For the purposes of these Guidelines, fetal macrosomia implies growth beyond 4,500 grams (approximately 1 percent of live born infants achieve this birth weight). Risks for morbidity for birthing person and baby increase significantly beyond this weight compared to the general population. Clinical palpation and sonography are similar in their ability to estimate the presence of macrosomia.

Prenatal Counseling

When macrosomia is clinically suspected, patients should be informed of the potential risks and such discussion should be documented in the prenatal record.
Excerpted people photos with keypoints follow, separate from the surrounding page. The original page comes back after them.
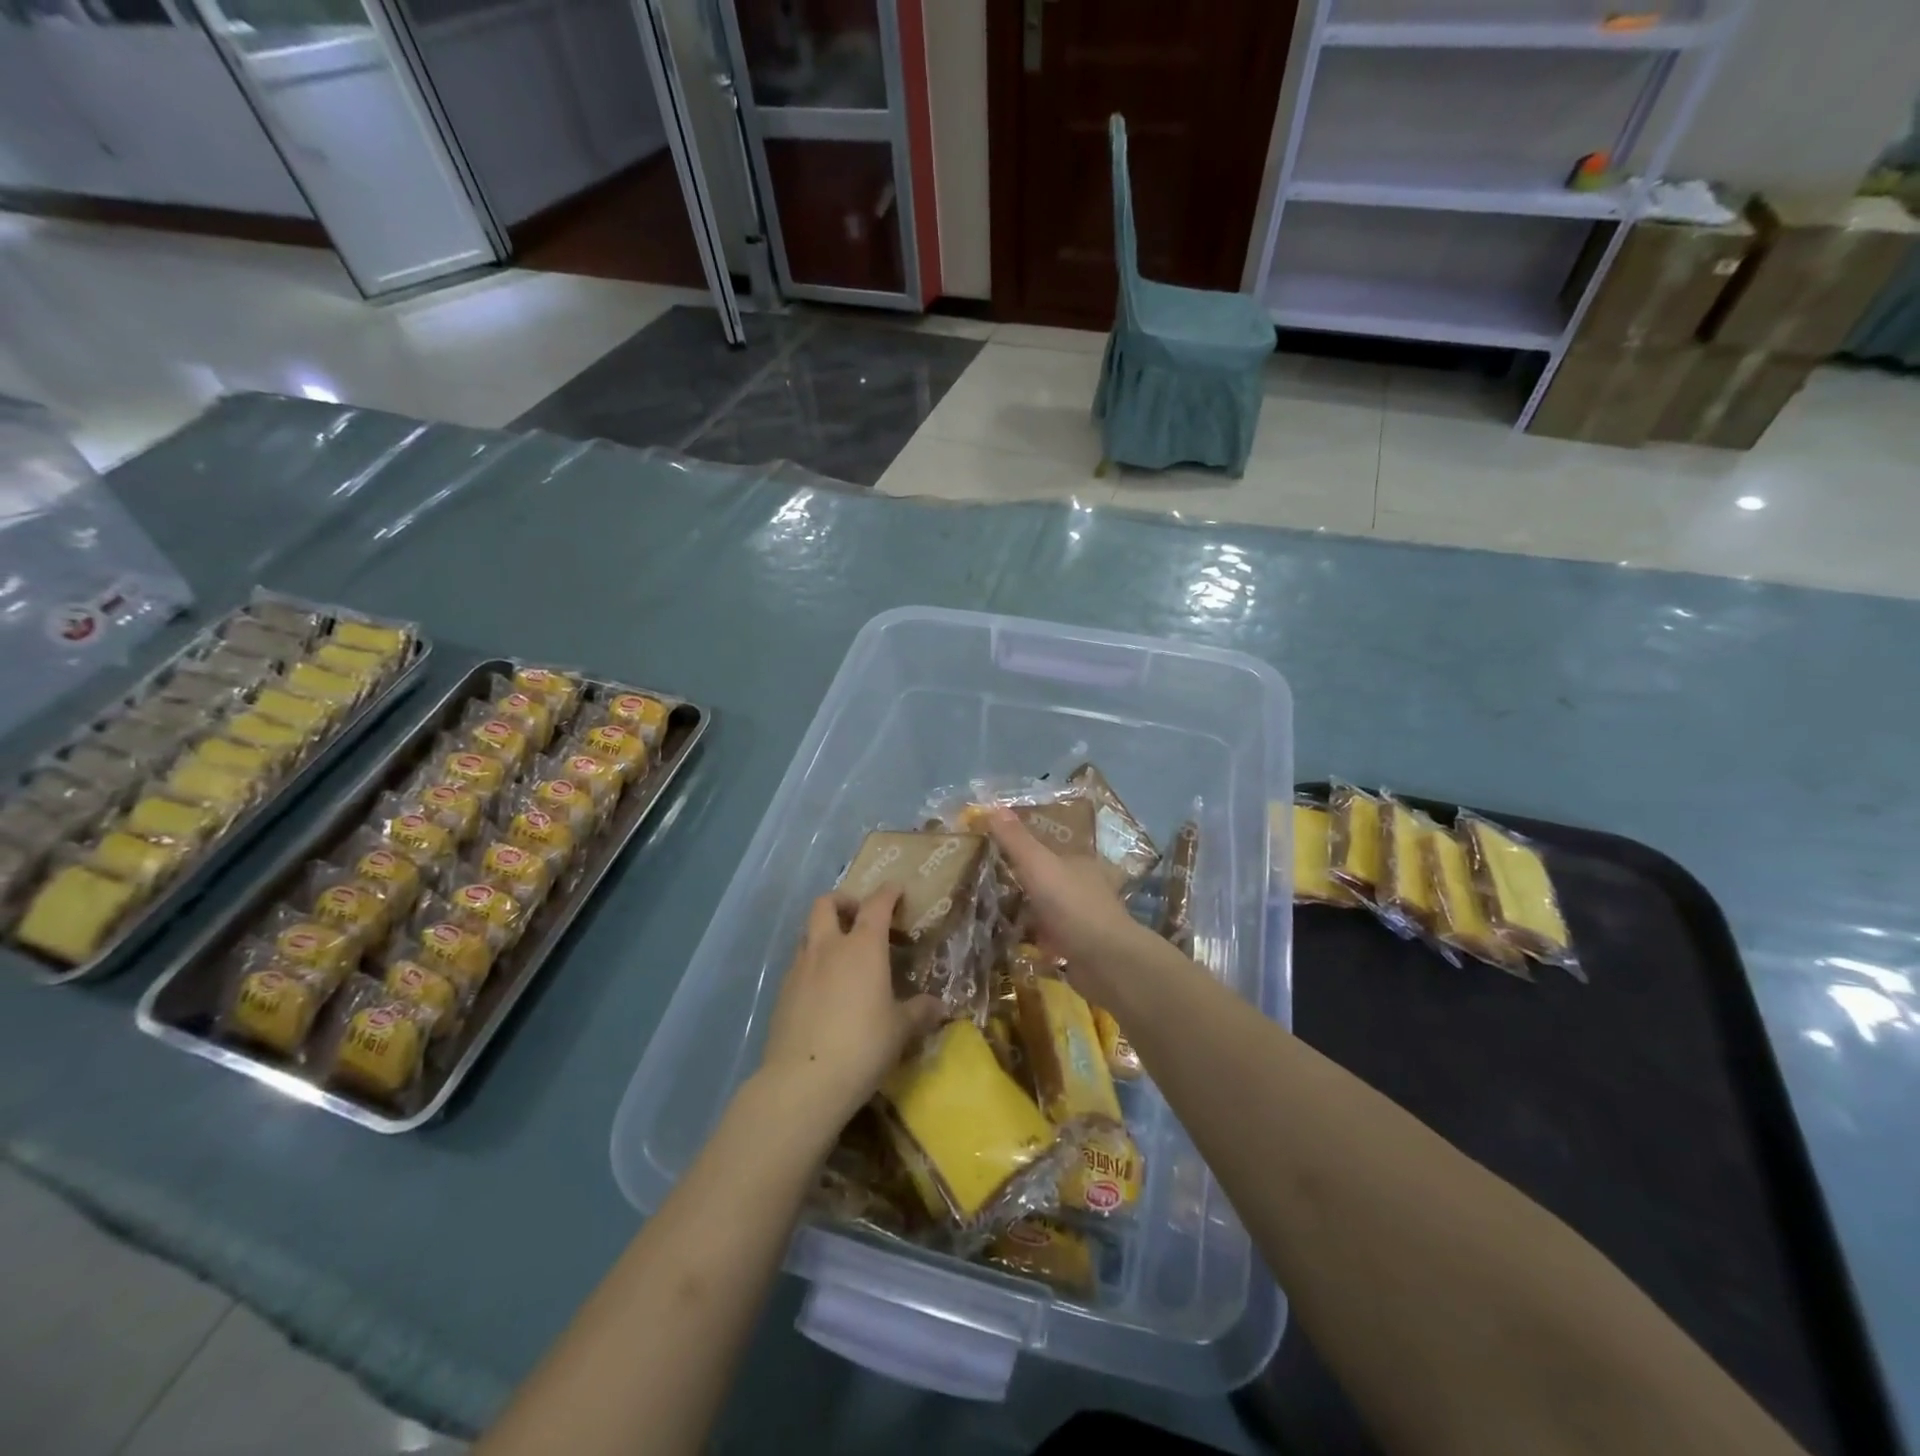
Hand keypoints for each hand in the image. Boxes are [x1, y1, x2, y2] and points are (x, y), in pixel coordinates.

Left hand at [758, 888, 944, 1127]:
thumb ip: (920, 1012)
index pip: (876, 904)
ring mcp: (800, 968)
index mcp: (862, 947)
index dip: (888, 893)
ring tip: (842, 955)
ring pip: (808, 932)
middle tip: (860, 917)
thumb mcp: (900, 1030)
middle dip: (844, 902)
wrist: (803, 1081)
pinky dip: (813, 964)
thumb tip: (940, 1007)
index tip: (897, 891)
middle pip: (827, 903)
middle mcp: (828, 948)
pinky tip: (824, 990)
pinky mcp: (782, 992)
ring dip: (824, 932)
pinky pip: (798, 964)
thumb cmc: (863, 1046)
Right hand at [983, 806, 1152, 1003]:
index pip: (1048, 846)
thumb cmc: (1073, 906)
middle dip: (1019, 880)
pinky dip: (1028, 938)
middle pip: (1045, 878)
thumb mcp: (1039, 865)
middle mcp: (1082, 887)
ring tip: (986, 910)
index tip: (991, 848)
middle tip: (981, 880)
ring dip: (1022, 910)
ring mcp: (1080, 919)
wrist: (1106, 962)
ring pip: (1045, 909)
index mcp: (1078, 861)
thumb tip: (993, 807)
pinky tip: (1005, 940)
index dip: (1021, 845)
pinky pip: (1045, 938)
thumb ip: (1016, 839)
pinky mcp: (1075, 948)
Birthing person risks include:

  • increased likelihood of cesarean delivery,
  • vaginal lacerations, and
  • postpartum hemorrhage.

Fetal risks include:

  • shoulder dystocia,
  • fractured clavicle, and
  • injury to the nerves of the brachial plexus producing symptoms ranging from temporary upper extremity weakness to permanent paralysis. Most infants delivered vaginally with birth weight >4,000 grams and a brachial plexus nerve injury do not have a permanent paralysis.

Intrapartum Counseling

The responsible intrapartum clinician should confirm that the patient understands the risks and document this in the intrapartum record.

Delivery Options

If the estimated fetal weight is 5,000 grams or greater (4,500 grams or greater for infants of diabetic birthing people), then prophylactic cesarean delivery may be considered.

Induction of labor for macrosomia before 39 0/7 weeks is not recommended because it does not improve outcomes. Current evidence is unclear as to whether induction of labor for macrosomia after 39 weeks prevents shoulder dystocia.


Footnotes
  1. Macrosomia. ACOG Practice Bulletin No.216. January 2020. American College of Obstetricians and Gynecologists.